Messaggioda Luskark » mer feb 25, 2015 10:28 pm

Regia: Ridley Scott
Cast: Christian Bale, Isaac Andrews, Marìa Valverde, Ben Kingsley, John Turturro, Joel Edgerton
Genere: Biblico, Mitologico, Azione
Produzione: Millennium Films
Data di uscita italiana: 15 gennaio 2015
Durata: 1,30 ore
Nazione: USA, UK, Spagna

Non si può pretendere, andando al cinema, di vedere un film profondo tratto dai racconti dell’Antico Testamento. L’Antico Testamento viene infatti preso, ormai da molti anni, come pretesto per costruire dei kolossal che lo sfruttano allo stesso modo in cui vengono utilizzati i ben più complessi e interessanti cicli omerici o mitologici. Per farne dei kolossal.

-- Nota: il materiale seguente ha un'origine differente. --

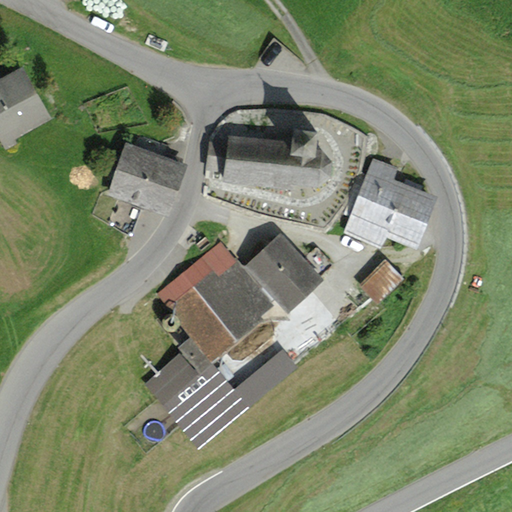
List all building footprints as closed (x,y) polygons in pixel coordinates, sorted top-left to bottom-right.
[(0,139),(5,149),(17,143),(14,138),(51,118),(23,65),(0,77),(0,139)] [(293,143),(229,136),(229,143),(211,141),(209,154),(208,167),(226,169),(225,180),(293,187),(294,183),(317,186),(331,177),(333,161),(321,149),(316,148),(318,130),(295,128),(293,143)] [(189,163),(126,141),(108,194),(110,195),(141,206),(171,216),(189,163)] [(399,166),(373,156),(343,233),(381,248),(386,235),(417,247),(437,195),(394,179),(399,166)] [(131,234),(141,206),(110,195),(100,224),(131,234)] [(280,230),(244,264),(287,311),(323,278),(320,275),(333,263),(316,245),(304,256),(280,230)] [(221,240),(157,293),(193,336),(179,347),(199,371),(263,318),(261,315),(274,305),(221,240)] [(404,278),(385,259),(359,285),(378,304),(404,278)] [(176,317),(174,315),(172,314),(170,314),(168,315),(166,316),(164,318),(163,320),(163,322),(163,324),(165,327),(167,328),(169,329),(172,329),(174,328),(176,326),(177,324),(178,321),(177,319),(176,317)] [(283,349),(229,393),(244,410),(297,366),(283,349)] [(197,374),(179,353),(145,384),(163,404),(197,374)]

Conseguentemente la pretesa di uno spettatore andando a vedere Exodus non è certo quella di ottenere una chiave di lettura per comprendere la rivelazione o gli aspetti più interessanti del testo (a seconda della propria fede di riferimento) ma quella di vedere un buon “fantasy” mitologico raccontato solo in chiave diversa. Il problema di Exodus non è quello di non essere un buon film sulla Bibbia, perché se lo fosse stato sarebbe stata ragione di eccellenza rispetto alle aspettative. Il suo problema è di non riuscire ad essere un buon kolossal in generale.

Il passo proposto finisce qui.